“For if He causes grief, Then He will have compassion, According to His abundant lovingkindness. For He does not afflict willingly, or grieve the sons of men.” Lam 3:32-33 (NASB)
Elisabeth Elliot defined suffering as wanting what you don’t have or having what you don’t want. I never wanted to lose my beloved husband, my closest friend, the father for my two boys, and my intimate pastor. I have been given the gift of widowhood and honestly… I don’t want it! What do you have that you wish you could return or re-gift… What do you want that God seems to withhold?
No matter what suffering we may be experiencing, we can find solace in knowing God’s heart of compassion, and finding contentment, by trusting His perfect love, time and provision for his children. He is not purposefully making our lives miserable. God desires us to surrender our cares and cling to Him as we are knit to him in the womb of dependence and trust. Its in this dark gulf where we find peace and joy from Him alone despite the looming circumstance all around us. He does not want us to rely on the temporary things of this world, but on our unshakeable source of life—Jesus Christ.
Although it is God’s will for us to suffer that we’d to grow closer to Christ—he is not a cosmic kill joy. As a loving father, He wants to give us good gifts. “Or which one of you, if his son asks him for bread, will give him a stone? Of if he asks for a fish, will give him a serpent? If you then, who are evil, know how to give good gifts to your children, how much more will your Father who is in heaven give good things to those who ask him!” (Mt 7:9-11) Nathan loves to eat cholate chip cookies but since he has an intolerance to dairy, often he can’t have them while the rest of the kids chomp away. As his parent, my heart breaks for him, so I give him ones without dairy. He has come to the point where he trusts me when we are out and other kids eat cookies but he simply watches. I withhold those from him because they hurt his tummy. However, I am eager to give him the ones that he can not only savor, but ones his body can digest.
In Job’s life, God allowed Satan to inflict much pain and suffering for no apparent reason. This poor man lost all his children and possessions. Then, to top it off his body was brutally afflicted from head to toe, and people around him misjudged the situation. His friends accused him of sin! The one person he didn’t lose, His wife was not the loving helpmate and grace of life meant to encourage him—she urged him to curse God and die! Yet in Job’s pain, his faith grew astronomically. At the end God showed such lovingkinness to not only restore all Job had, but to bless him even more than ever before.
What does this mean in my life and yours? I don’t know about you, but for me it means relief. I must confess that I starting crying when I came across this verse… it touched my soul to be reassured that God is not willingly afflicting me and that he does not desire for me to camp in my grief. When my heart is heavy and my faith strains to see beyond the miry fog, I can move forward and trust he will be with me and for me always.

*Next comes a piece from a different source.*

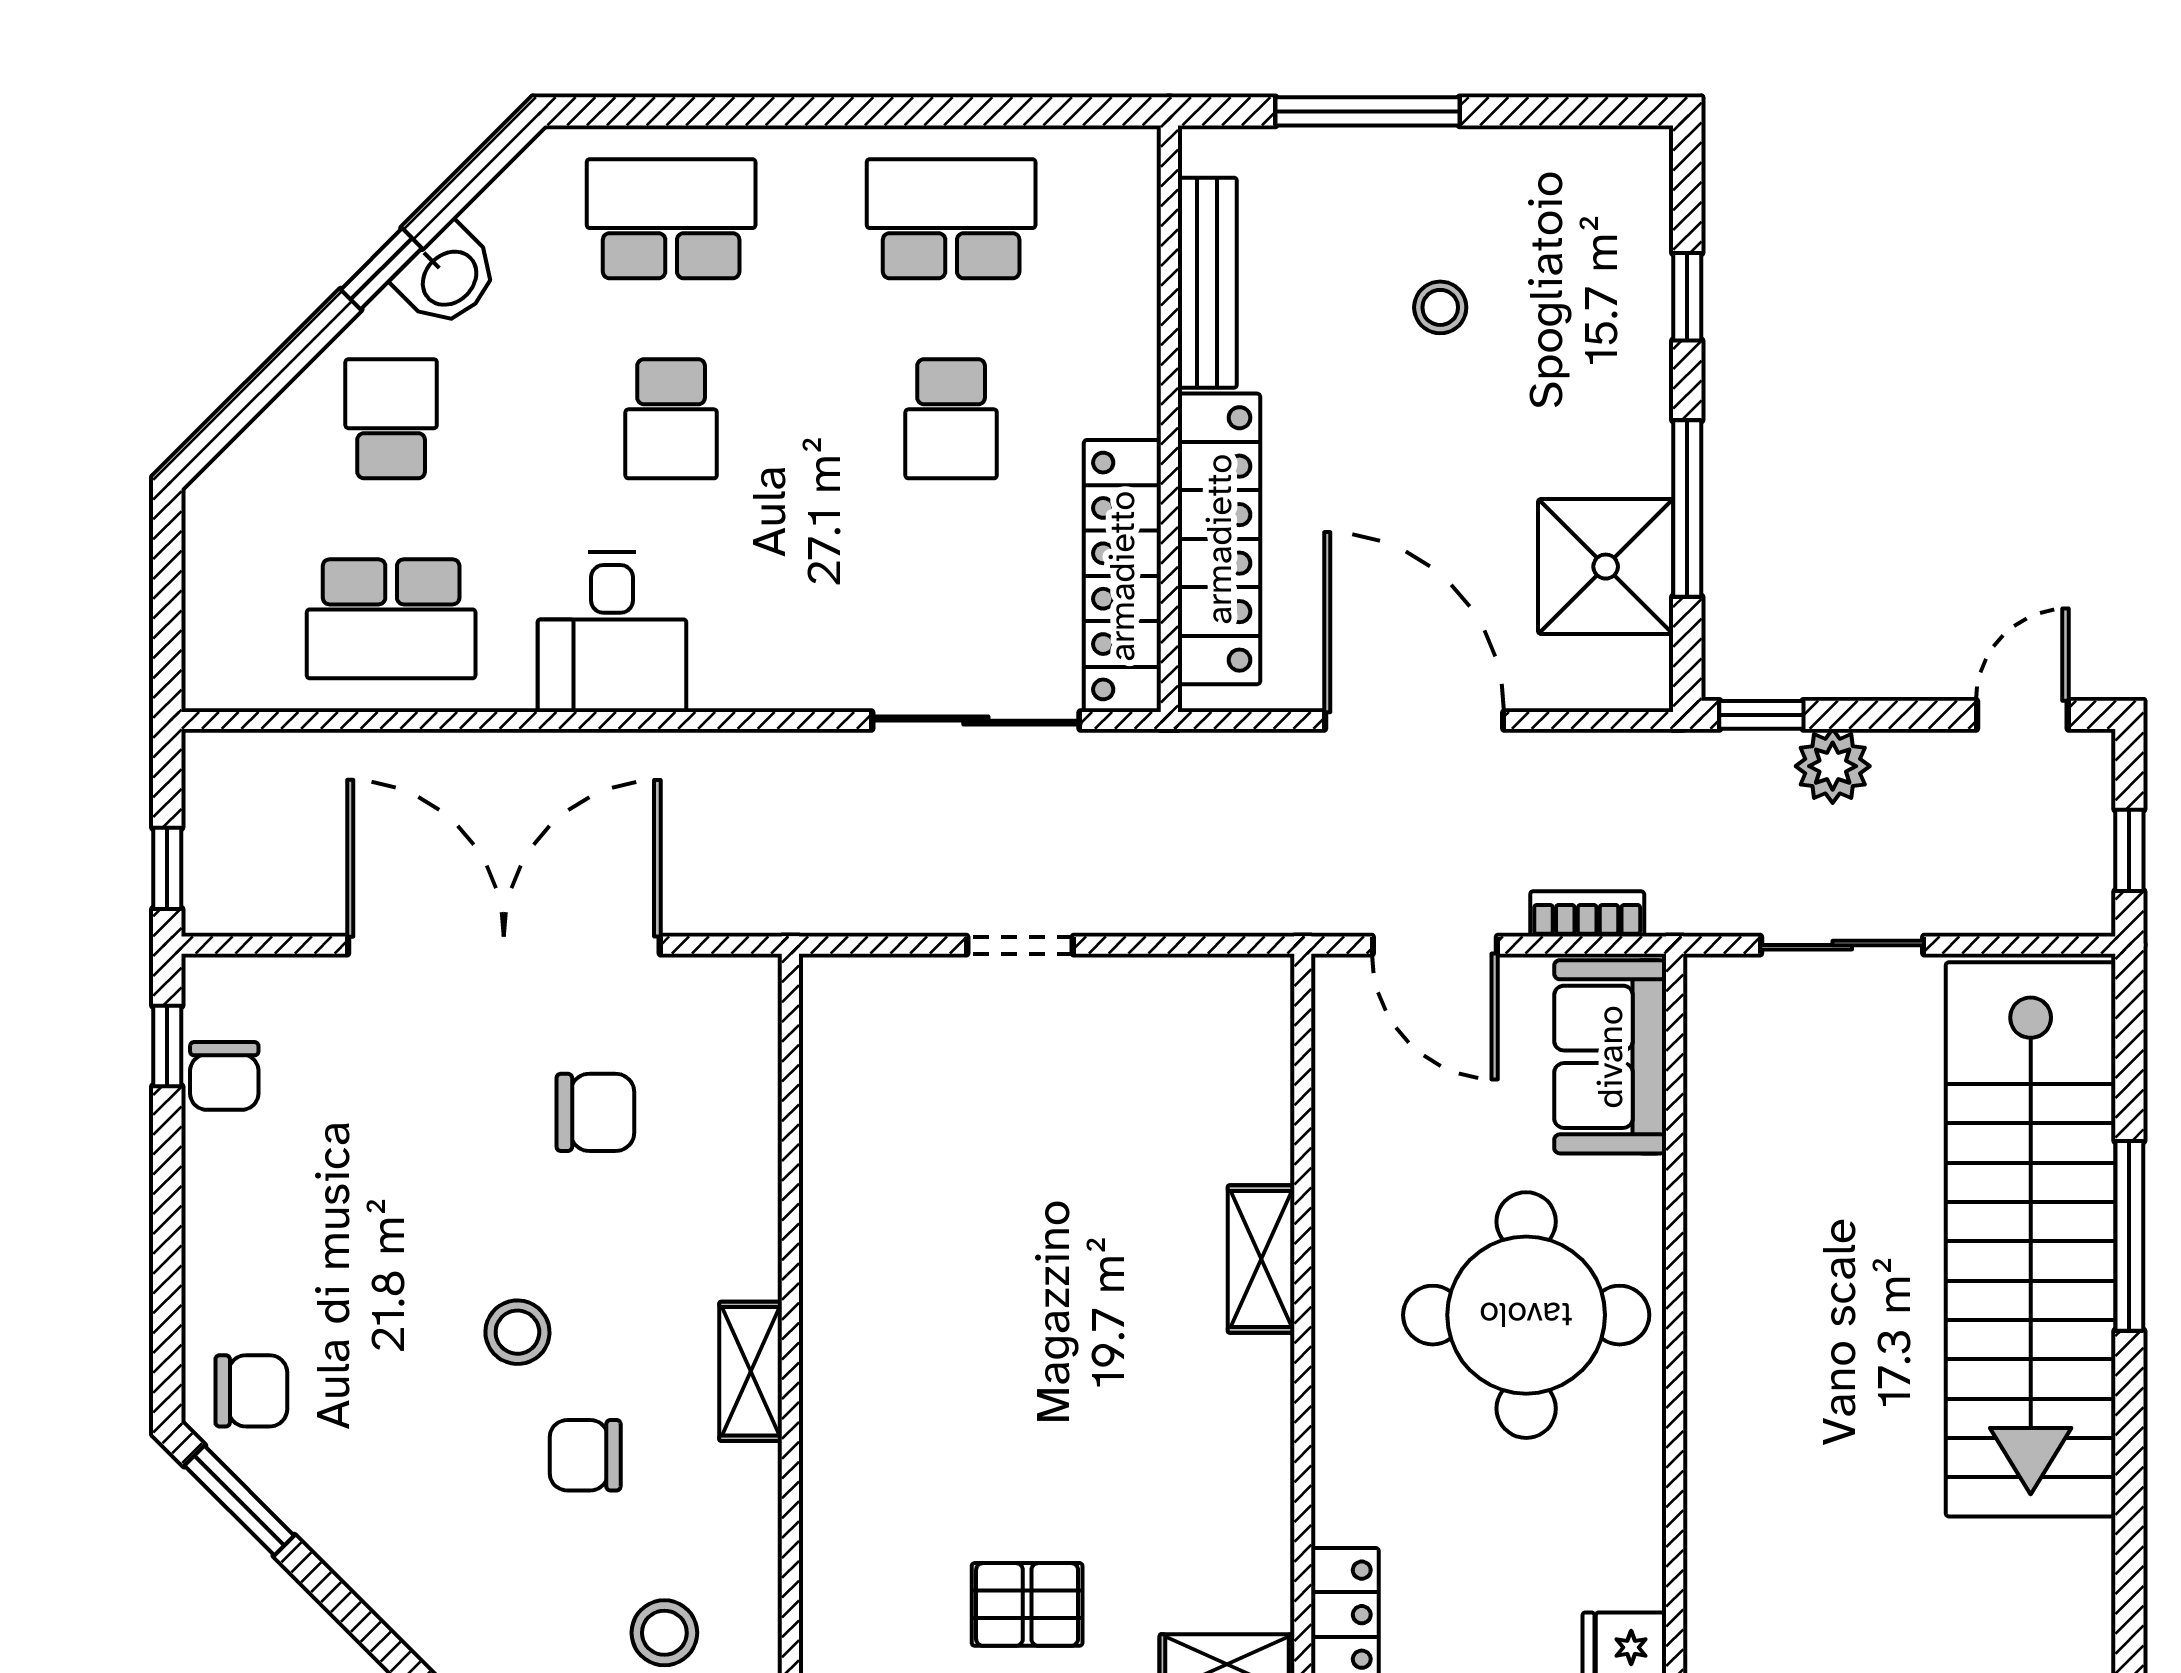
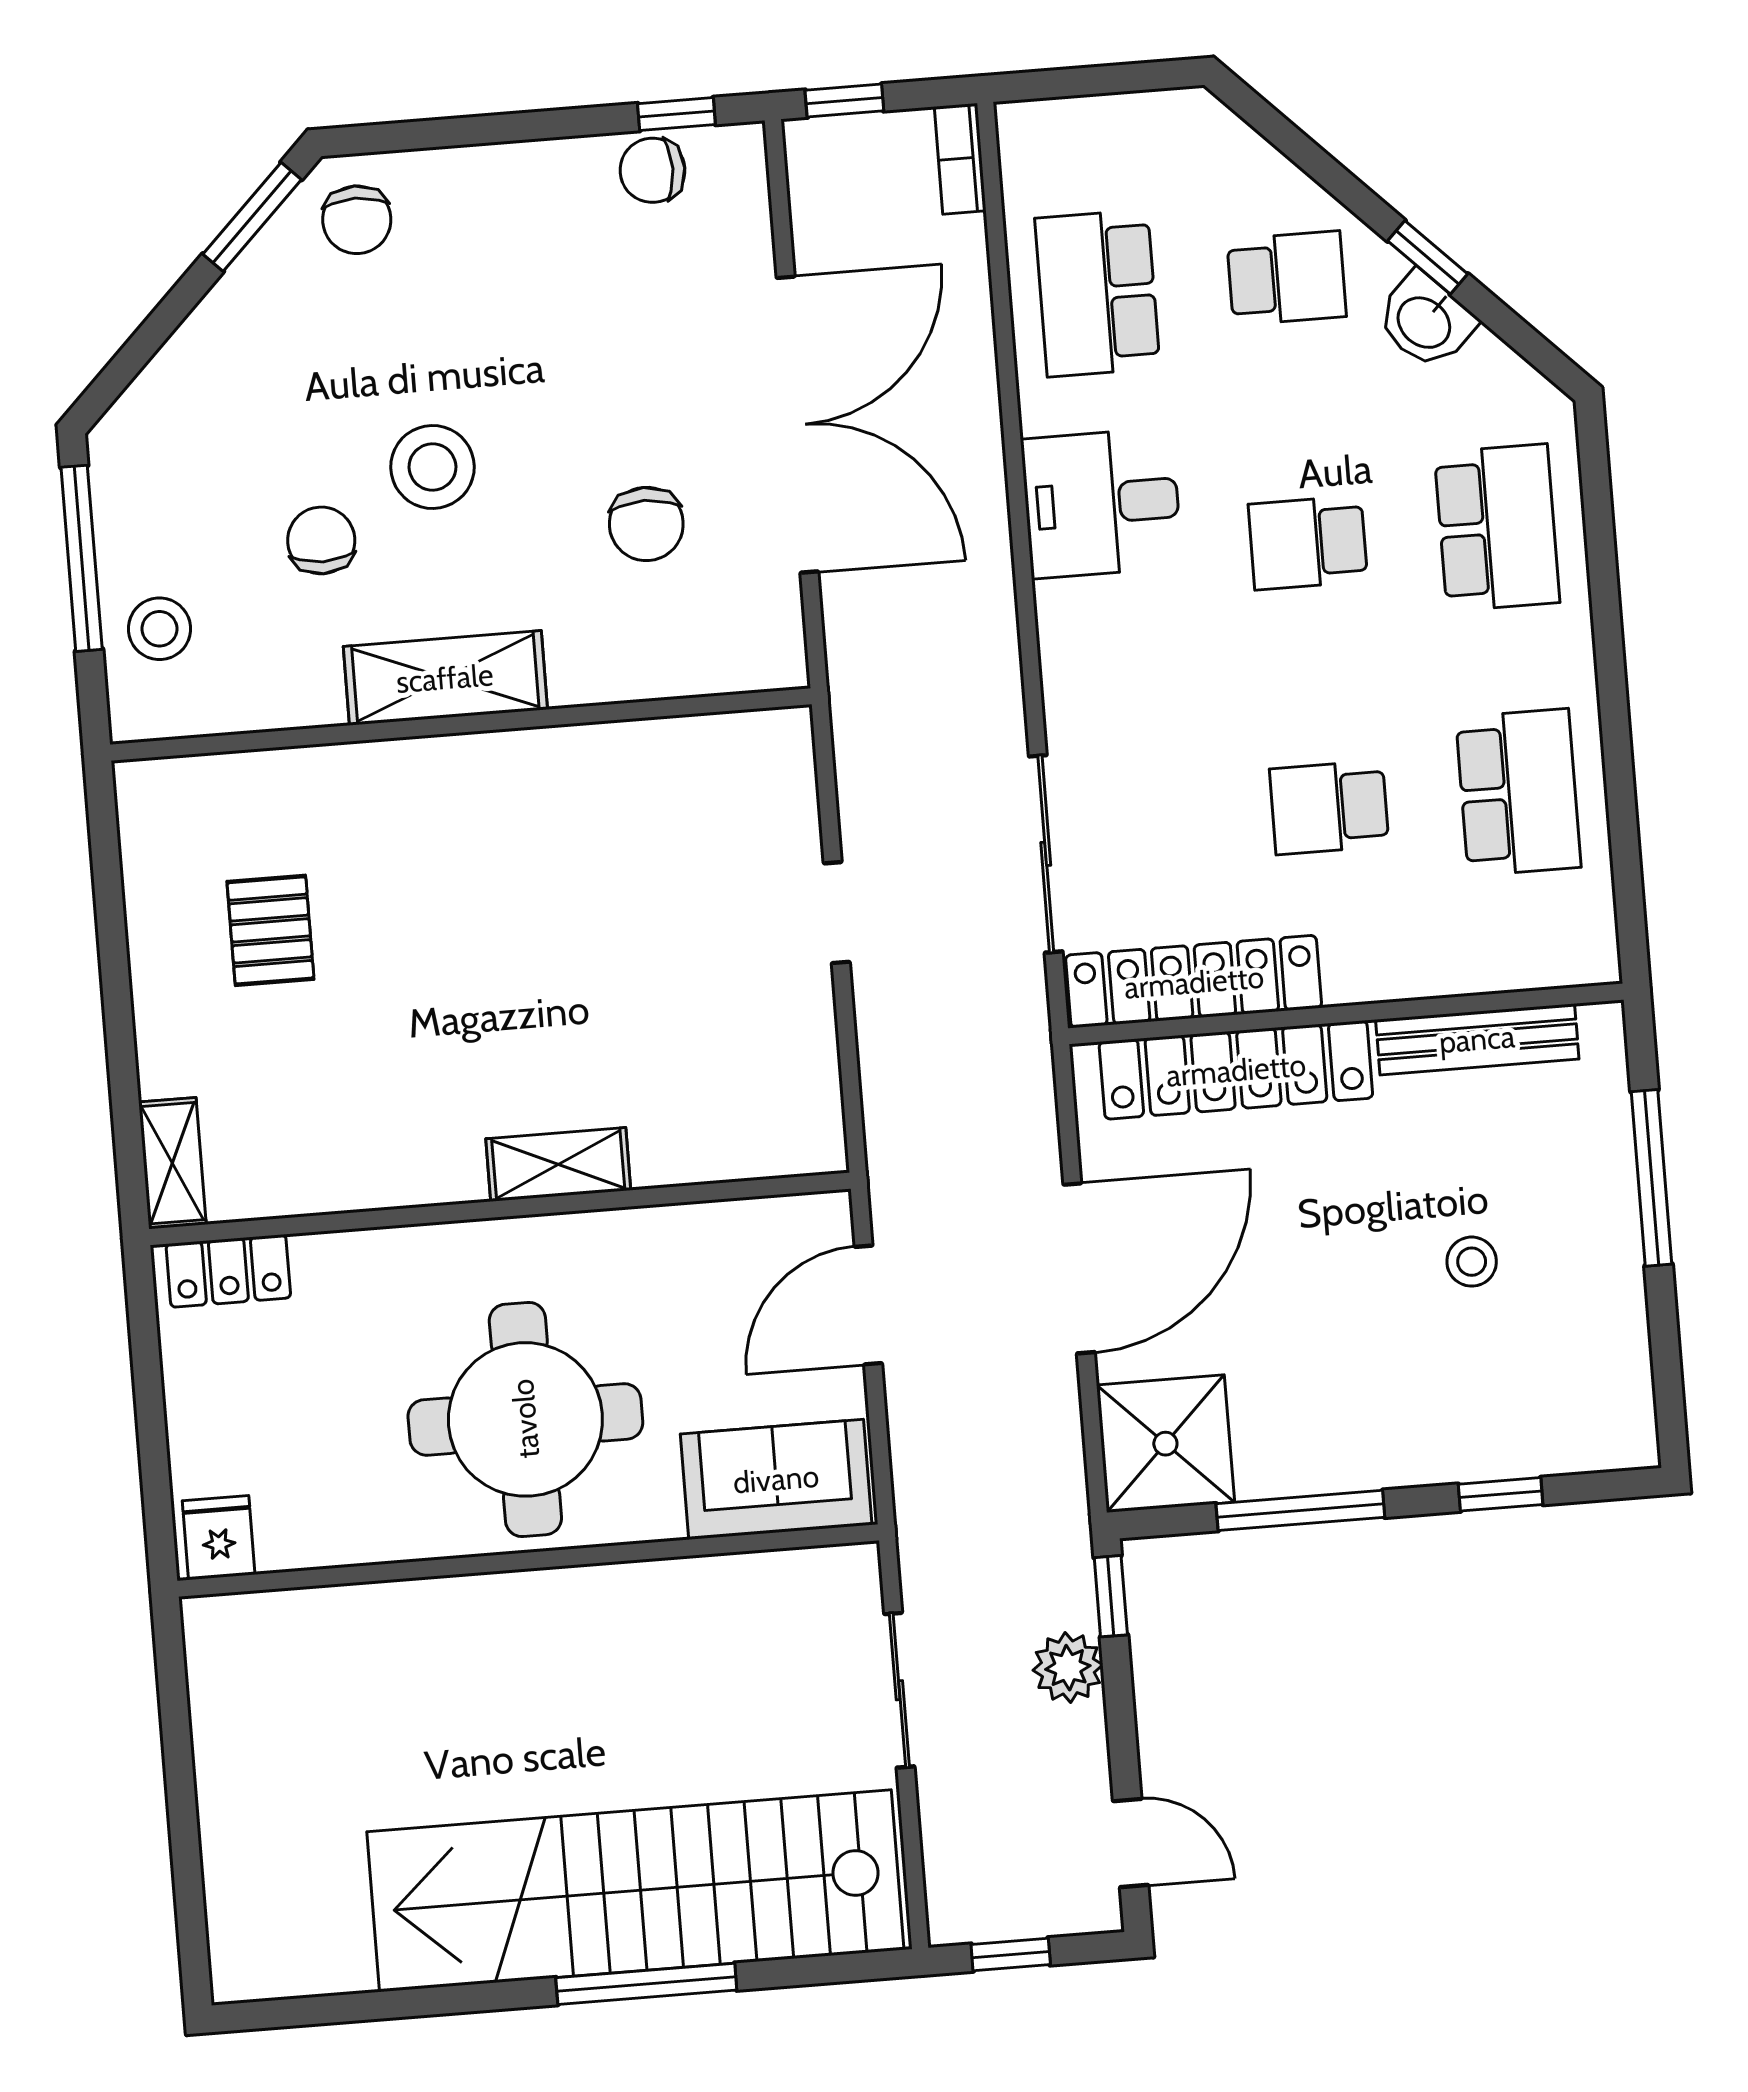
shower: (1606, 567) -> (1165, 1444), moved
bookcase: (1587, 914) -> (960, 159), moved, turned 180
stool: (517, 1332) -> (433, 467), width x1.38, depth x1.38
shelving: (751, 1371) -> (445, 678), width x1.50, depth x1.33
pallet: (1027, 1604) -> (270, 930), moved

Our new life has had it’s challenges and joys. The grief class I’m taking has continued to encourage me. I see that healing comes by continually turning to God as my Refuge. I’m assured that moving forward does not mean moving on. I no longer wonder if there’s something wrong with me for having genuine peace and even joy. My love for Josh is not measured on the way I grieve. I can rejoice and thank God for who he is continuing to make me and the boys to be, and how much he is having us grow from the trials he’s ordained. When I sense other’s don’t understand my unique pain or misjudge my joy, I can give it to my heavenly Father and rest in His strong yet gentle arms.